A reverse stock split is a FINRA corporate action which, once approved, reduces the number of shares and causes a temporary proportionate increase in the per share price.
In theory, a reverse stock split is supposed to have no effect on the value of a shareholder’s stock in the Company. However, following a reverse stock split, many Issuers do not maintain their post-reverse share price, since eventually the market will determine where it lands.
A reverse stock split would follow these steps:
- Shareholders vote to reverse split the stock in order to increase share price in the hopes of attracting institutional investors who might otherwise shy away from the Company based on its sub penny stock price. SEC filers will use the Form 14 at this stage.
- Board of Directors approves a reverse stock split and authorizes management to file the appropriate documents with the State and FINRA.
- CEO files a Certificate of Change/Amendment (in Nevada, for instance) which details the amount of the reverse split and the proposed effective date, which is usually at least ten days hence.

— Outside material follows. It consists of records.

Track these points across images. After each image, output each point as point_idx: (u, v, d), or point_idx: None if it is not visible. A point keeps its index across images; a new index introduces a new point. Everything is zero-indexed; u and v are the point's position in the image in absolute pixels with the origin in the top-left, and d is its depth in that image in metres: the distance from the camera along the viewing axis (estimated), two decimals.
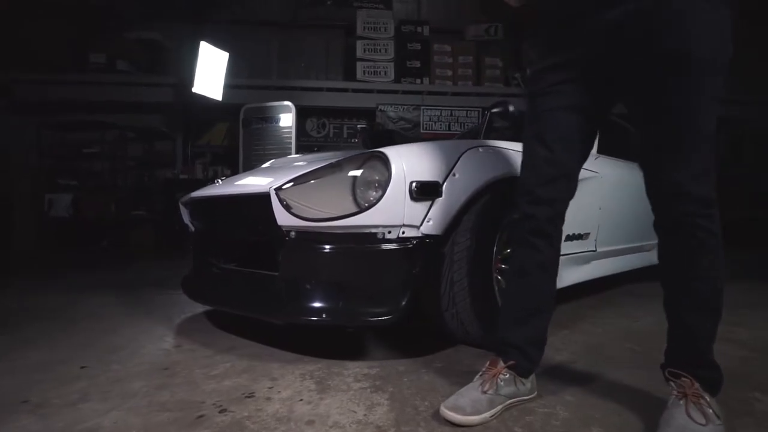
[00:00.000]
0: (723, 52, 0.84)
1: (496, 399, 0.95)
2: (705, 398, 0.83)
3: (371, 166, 1.21)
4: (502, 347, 1.01)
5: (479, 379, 0.98)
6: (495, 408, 0.94)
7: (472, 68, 6.10)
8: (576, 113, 0.97)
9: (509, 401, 0.97)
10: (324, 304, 1.17)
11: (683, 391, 0.84)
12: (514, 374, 0.98)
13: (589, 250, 1.91)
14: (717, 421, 0.80)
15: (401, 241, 1.19)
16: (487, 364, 1.01)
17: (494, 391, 0.95)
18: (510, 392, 0.97)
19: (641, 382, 1.11)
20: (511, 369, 0.98)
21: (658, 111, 0.86)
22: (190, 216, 1.82)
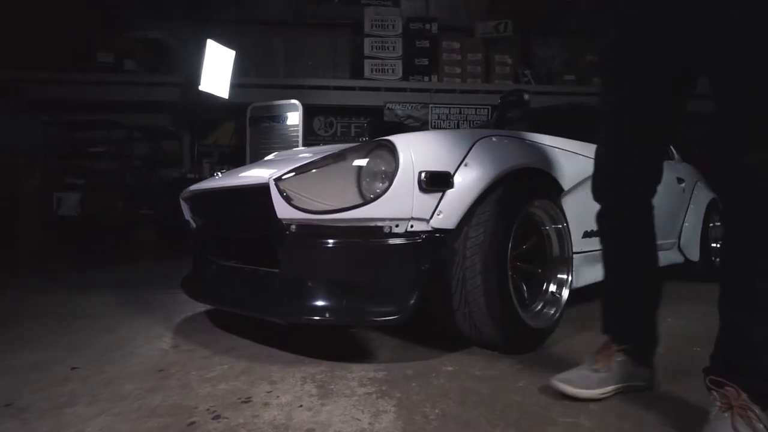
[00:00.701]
0: None
1: (608, 379, 0.96)
2: (754, 411, 0.73)
3: (377, 155, 1.13)
4: (616, 333, 1.01)
5: (590, 359, 1.00)
6: (606, 387, 0.95)
7: (481, 65, 6.00)
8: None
9: (622, 384, 0.96)
10: (327, 303, 1.10)
11: (728, 402, 0.75)
12: (628, 358, 0.98)
13: None
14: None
15: (409, 235, 1.11)
16: (599, 347, 1.01)
17: (606, 372, 0.96)
18: (623, 376, 0.97)
19: (673, 388, 1.02)
20: (624, 353, 0.98)
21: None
22: (190, 212, 1.76)
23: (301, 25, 6.30)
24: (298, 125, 5.16)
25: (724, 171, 0.81)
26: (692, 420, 0.83)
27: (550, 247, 1.42)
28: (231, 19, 5.95)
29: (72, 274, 3.00)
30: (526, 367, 1.17)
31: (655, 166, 1.00)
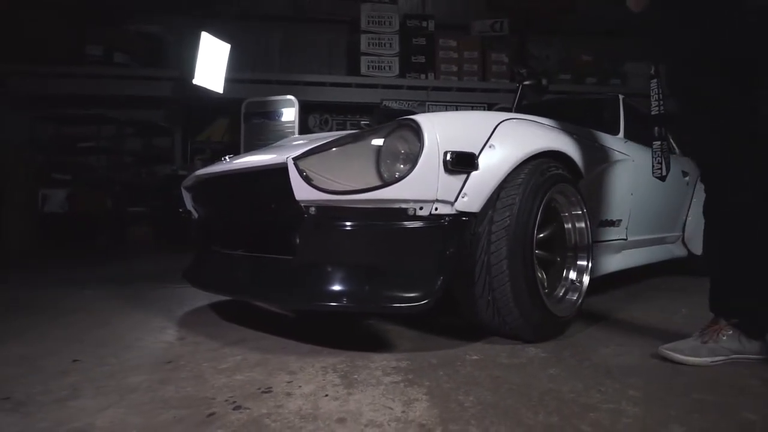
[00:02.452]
0: None
1: (718, 350, 1.02)
2: None
3: (401, 134, 1.08)
4: (725, 309, 1.07)
5: (698, 334, 1.06)
6: (716, 357, 1.01)
7: (477, 64, 6.00)
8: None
9: (733, 355, 1.02)
10: (348, 288, 1.04)
11: None
12: (738, 332, 1.03)
13: (620, 239, 1.79)
14: None
15: (434, 218, 1.06)
16: (708, 323, 1.08)
17: (715, 343, 1.02)
18: (734, 347, 1.03)
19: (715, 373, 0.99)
20: (734, 326, 1.03)
21: None
22: (192, 201, 1.68)
23: (299, 20, 6.24)
24: (294, 122, 5.08)
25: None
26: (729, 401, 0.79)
27: (570, 233, 1.38)
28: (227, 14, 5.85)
29: (65, 270, 2.88)
30: (552, 356, 1.12)
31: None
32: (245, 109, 5.16)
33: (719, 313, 1.09)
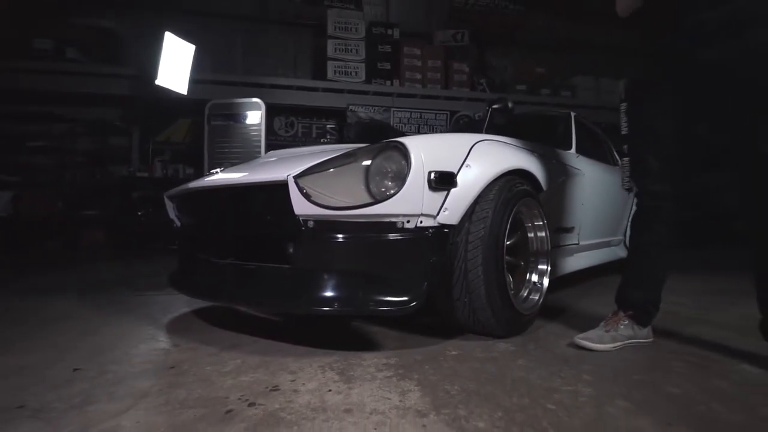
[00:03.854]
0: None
1: (618, 337, 1.27)
2: None
3: (389, 156, 1.21)
4: (624, 302, 1.33)
5: (603, 324, 1.31)
6: (616, 343, 1.26)
7: (440, 72, 6.24)
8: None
9: (628, 341, 1.28)
10: (343, 294, 1.15)
11: None
12: (632, 322, 1.30)
13: (574, 243, 2.02)
14: None
15: (419, 230, 1.20)
16: (610, 314, 1.34)
17: (615, 331, 1.28)
18: (629, 334, 1.29)
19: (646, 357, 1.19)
20: (630, 318, 1.30)
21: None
22: (177, 210, 1.72)
23: (263, 21, 6.19)
24: (260, 125, 5.06)
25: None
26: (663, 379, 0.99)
27: (533, 241, 1.57)
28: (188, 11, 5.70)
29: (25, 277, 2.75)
30: (520, 348, 1.30)
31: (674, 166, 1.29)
32: (209, 110, 5.07)
33: (620, 305, 1.35)
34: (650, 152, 1.28)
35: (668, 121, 1.24)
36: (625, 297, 1.35)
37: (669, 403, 0.93)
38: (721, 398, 0.95)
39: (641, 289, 1.33)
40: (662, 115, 1.24)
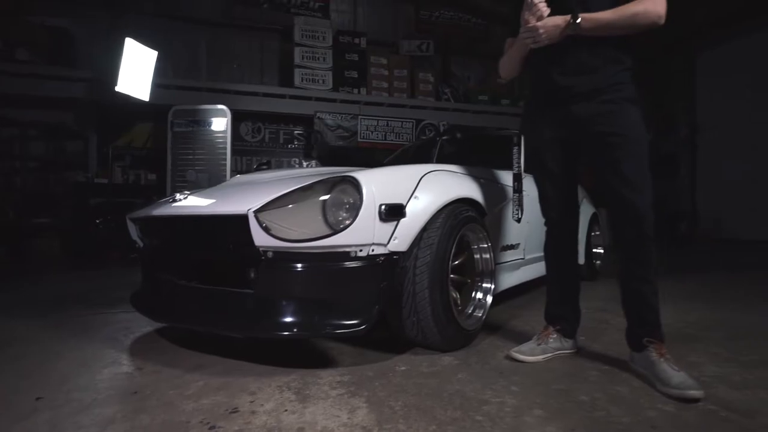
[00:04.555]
0: (642, 130, 1.33)
1: (547, 349, 1.45)
2: (668, 355, 1.25)
3: (343, 189, 1.32)
4: (551, 318, 1.52)
5: (535, 338, 1.49)
6: (546, 354, 1.44)
7: (406, 82, 6.42)
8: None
9: (557, 352, 1.46)
10: (300, 319, 1.26)
11: (660, 351, 1.25)
12: (560, 335, 1.48)
13: (520, 258, 2.20)
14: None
15: (371, 258, 1.32)
16: (541, 329, 1.52)
17: (545, 344, 1.45)
18: (557, 346, 1.47)
19: (570, 367, 1.36)
20: (558, 332, 1.48)
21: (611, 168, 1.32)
22: (140, 232, 1.75)
23: (228, 25, 6.13)
24: (226, 132, 5.04)
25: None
26: (581, 387, 1.15)
27: (478, 262, 1.73)
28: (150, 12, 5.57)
29: None
30: (462, 362, 1.44)
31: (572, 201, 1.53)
32: (172, 116, 5.00)
33: (548, 321, 1.53)
34: (547, 184, 1.49)
35: (556, 160, 1.45)
36: (552, 313, 1.53)
37: (577, 410, 1.09)
38: (619, 403, 1.12)
39: (563, 305, 1.52)
40: (551, 154, 1.45)
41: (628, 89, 1.33)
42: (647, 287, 1.30)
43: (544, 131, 1.45)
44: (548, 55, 1.38)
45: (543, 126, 1.46)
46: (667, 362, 1.22)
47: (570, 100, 1.36)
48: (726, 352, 1.53)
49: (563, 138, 1.42)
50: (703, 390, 1.13)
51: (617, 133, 1.30)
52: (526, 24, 1.34)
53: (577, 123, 1.36)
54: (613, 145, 1.30)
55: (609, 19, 1.27)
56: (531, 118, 1.52)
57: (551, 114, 1.42)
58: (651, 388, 1.21)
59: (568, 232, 1.53)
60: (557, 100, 1.40)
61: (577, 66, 1.35)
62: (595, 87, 1.33)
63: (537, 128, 1.48)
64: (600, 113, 1.32)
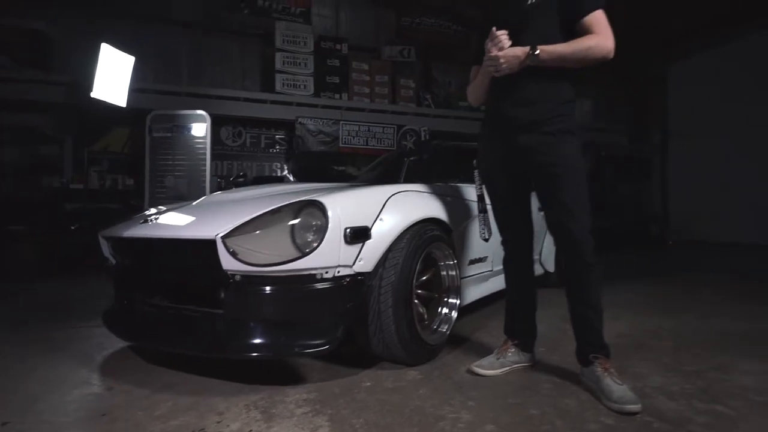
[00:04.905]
0: (579, 162, 1.42)
1: (506, 362, 1.55)
2: (612, 369, 1.34)
3: (310, 213, 1.37)
4: (510, 333, 1.61)
5: (496, 352, 1.58)
6: (504, 368, 1.53)
7: (388, 87, 6.47)
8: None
9: (515, 365, 1.55)
10: (268, 340, 1.31)
11: (604, 366, 1.33)
12: (518, 349, 1.58)
13: (488, 270, 2.28)
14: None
15: (336, 279, 1.38)
16: (501, 343, 1.61)
17: (504, 359, 1.55)
18: (515, 360, 1.56)
19: (526, 380, 1.45)
20: (516, 347, 1.58)
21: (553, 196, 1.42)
22: (112, 250, 1.77)
23: (210, 28, 6.08)
24: (205, 137, 5.01)
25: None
26: (532, 401, 1.24)
27: (445, 278, 1.80)
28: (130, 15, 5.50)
29: None
30: (425, 377, 1.51)
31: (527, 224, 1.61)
32: (151, 122, 4.95)
33: (507, 335, 1.61)
34: (500, 208, 1.59)
35: (508, 186, 1.54)
36: (511, 329, 1.61)
37: (527, 424, 1.17)
38: (565, 416, 1.20)
39: (521, 321, 1.60)
40: (503, 180, 1.54)
41: (569, 121, 1.43)
42: (590, 310, 1.39)
43: (495, 159, 1.54)
44: (500, 86, 1.47)
45: (494, 153, 1.54)
46: (611, 377, 1.31)
47: (515, 131, 1.44)
48: (672, 362, 1.64)
49: (512, 165, 1.50)
50: (640, 404, 1.22)
51: (556, 164, 1.39)
52: (489, 53, 1.41)
53: (521, 153, 1.44)
54: (552, 175, 1.40)
55: (565, 51, 1.36)
56: (484, 145, 1.60)
57: (500, 142, 1.50)
58: (597, 401, 1.29)
59: (522, 253, 1.61)
60: (504, 129, 1.48)
61: (522, 98, 1.43)
62: (536, 119, 1.41)
63: (489, 156, 1.57)
64: (540, 144, 1.40)
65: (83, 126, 5.36)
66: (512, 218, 1.59)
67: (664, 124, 8.74)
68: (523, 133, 1.43)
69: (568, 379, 1.47)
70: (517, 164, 1.48)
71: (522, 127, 1.43)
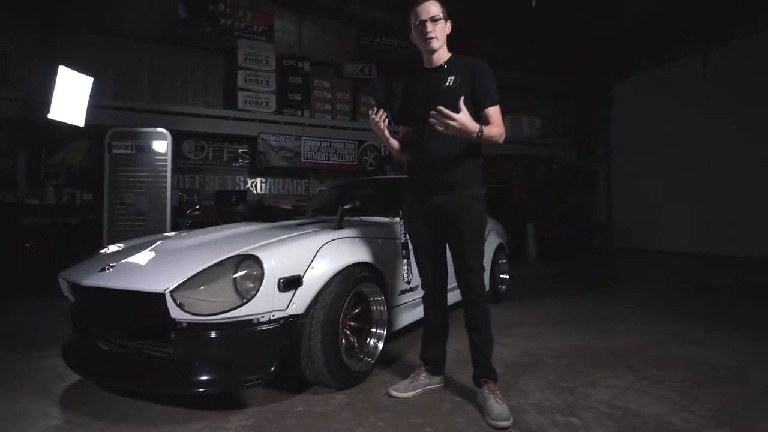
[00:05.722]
0: (480, 225, 1.72)
1: (418, 385, 1.84)
2: (497, 390, 1.66)
3: (248, 265, 1.62)
4: (423, 360, 1.91)
5: (411, 376, 1.87)
6: (416, 390, 1.82)
7: (349, 104, 6.73)
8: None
9: (426, 387, 1.85)
10: (212, 376, 1.54)
11: (490, 388, 1.64)
12: (429, 373, 1.88)
13: (418, 298, 2.58)
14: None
15: (272, 322, 1.63)
16: (416, 368, 1.91)
17: (417, 382, 1.84)
18: (426, 383, 1.86)
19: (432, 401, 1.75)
20: (427, 371, 1.88)
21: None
22: (71, 289, 1.95)
23: (172, 43, 6.13)
24: (167, 155, 5.09)
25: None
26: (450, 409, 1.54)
27: (374, 312, 2.09)
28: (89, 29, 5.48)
29: None
30: (350, 399, 1.79)
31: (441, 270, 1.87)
32: (110, 138, 4.97)
33: (422, 360, 1.91)
34: (421, 257, 1.88)
35: (429, 239, 1.83)
36: (424, 356, 1.92)
37: None
38: None
39: (432, 350, 1.91)
40: (424, 233, 1.84)
41: (476, 187, 1.74)
42: (481, 338, 1.73)
43: (417, 213, 1.83)
44: (426, 148, 1.75)
45: (416, 209, 1.84)
46: (495, 397, 1.64)
47: (432, 191, 1.74)
48: (555, 379, 1.99)
49: (430, 220, 1.79)
50: (512, 419, 1.55)
51: (461, 227, 1.70)
52: (440, 110, 1.54)
53: (437, 210, 1.74)
54: (458, 235, 1.72)
55: (490, 134, 1.64)
56: (408, 201, 1.89)
57: (420, 201, 1.80)
58: (481, 418, 1.61)
59: (438, 293, 1.91)
60: (424, 190, 1.78)
61: (445, 161, 1.72)
62: (450, 183, 1.72)
63: (412, 211, 1.86)
64: (452, 205, 1.71)
65: (39, 140, 5.32)
66: (432, 267, 1.87)
67: (607, 139, 9.44)
68: (438, 194, 1.73)
69: (468, 397, 1.79)
70: (433, 220, 1.78)
71: (439, 188, 1.73)
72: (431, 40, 1.74)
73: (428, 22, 1.73)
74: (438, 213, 1.74)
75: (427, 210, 1.77)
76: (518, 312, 3.35)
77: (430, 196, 1.75)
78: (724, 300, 3.92)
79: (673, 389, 1.85)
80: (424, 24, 1.73)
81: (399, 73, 7.47)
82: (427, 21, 1.73)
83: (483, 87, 1.71)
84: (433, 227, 1.80)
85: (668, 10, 6.73)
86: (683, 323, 2.96)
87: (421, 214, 1.81)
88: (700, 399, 1.74)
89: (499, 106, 1.72)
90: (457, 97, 1.68)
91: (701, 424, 1.54)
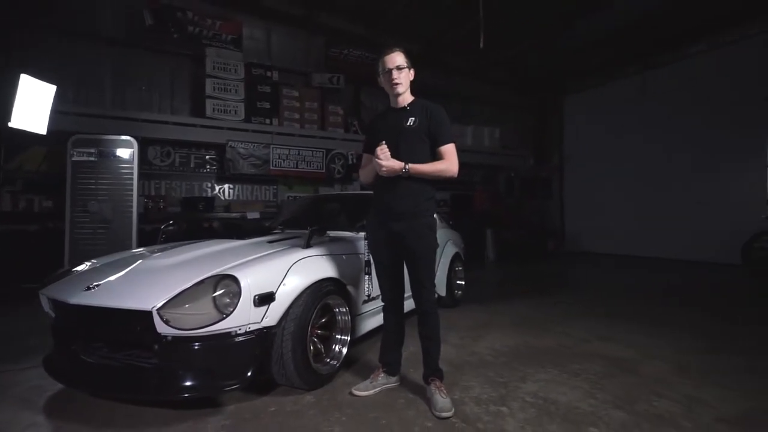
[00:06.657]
0: (431, 248, 1.97)
1: (377, 384, 2.09)
2: (443, 387, 1.95)
3: (227, 284, 1.84)
4: (381, 362, 2.17)
5: (371, 377, 2.14)
6: (375, 389, 2.08)
7: (317, 113, 6.91)
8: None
9: (383, 386, 2.11)
10: (195, 383, 1.75)
11: (436, 385, 1.92)
12: (386, 374, 2.14)
13: (380, 305, 2.86)
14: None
15: (248, 333, 1.86)
16: (375, 370, 2.17)
17: (375, 382, 2.10)
18: (384, 382, 2.12)
19: (388, 398, 2.03)
20: (384, 372, 2.14)
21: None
22: (52, 306, 2.08)
23: (137, 46, 6.06)
24: (132, 161, 5.10)
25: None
26: (401, 405, 1.82)
27: (339, 321, 2.35)
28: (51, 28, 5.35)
29: None
30: (317, 399, 2.03)
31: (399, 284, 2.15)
32: (72, 145, 4.94)
33: (380, 361, 2.18)
34: (382, 272, 2.16)
35: (388, 258, 2.11)
36: (382, 358, 2.20)
37: (374, 430, 1.74)
38: (402, 423, 1.79)
39: (389, 353, 2.19)
40: (384, 253, 2.11)
41: (429, 216, 2.04)
42: (431, 343, 2.03)
43: (378, 236, 2.11)
44: (383, 181, 2.04)
45: (377, 233, 2.11)
46: (440, 392, 1.94)
47: (391, 218, 2.02)
48: (494, 375, 2.33)
49: (389, 243, 2.07)
50: (453, 410, 1.86)
51: (416, 250, 1.99)
52: (377, 157, 1.95)
53: (395, 235, 2.03)
54: (413, 256, 2.01)
55: (426, 170, 1.96)
56: (371, 225, 2.16)
57: (382, 225, 2.07)
58: (428, 411, 1.91)
59: (396, 304, 2.19)
60: (384, 216, 2.05)
61: (397, 194, 2.01)
62: (405, 211, 2.00)
63: (374, 234, 2.13)
64: (408, 231, 1.99)
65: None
66: (391, 283, 2.15)
67: (560, 149, 10.13)
68: (396, 221, 2.01)
69: (419, 394, 2.08)
70: (391, 243, 2.05)
71: (397, 216, 2.00)
72: (397, 86, 2.03)
73: (394, 70, 2.02)
74: (395, 237, 2.02)
75: (386, 234, 2.05)
76: (471, 315, 3.70)
77: (389, 223, 2.02)
78: (654, 301, 4.44)
79: (587, 380, 2.23)
80: (390, 72, 2.02)
81: (368, 80, 7.74)
82: (393, 69, 2.02)
83: (438, 128, 2.02)
84: (391, 248, 2.08)
85: (611, 34, 7.40)
86: (608, 323, 3.41)
87: (381, 238, 2.09)
88: (606, 387, 2.13)
89: (454, 144, 2.03)
90: (416, 135, 1.98)
91: (600, 407, 1.92)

- Issuer counsel files for a new CUSIP.
- Issuer counsel files for a new Corporate Action with FINRA and provides all of the supporting shareholder and Board documentation to show approval.
- Company announces the proposed reverse split in a news release, 8-K, etc.
- FINRA reviews and approves the reverse stock split if all of the necessary corporate formalities have been followed.
- DTC requires a legal opinion from outside securities counsel on the new, post-reverse-split shares.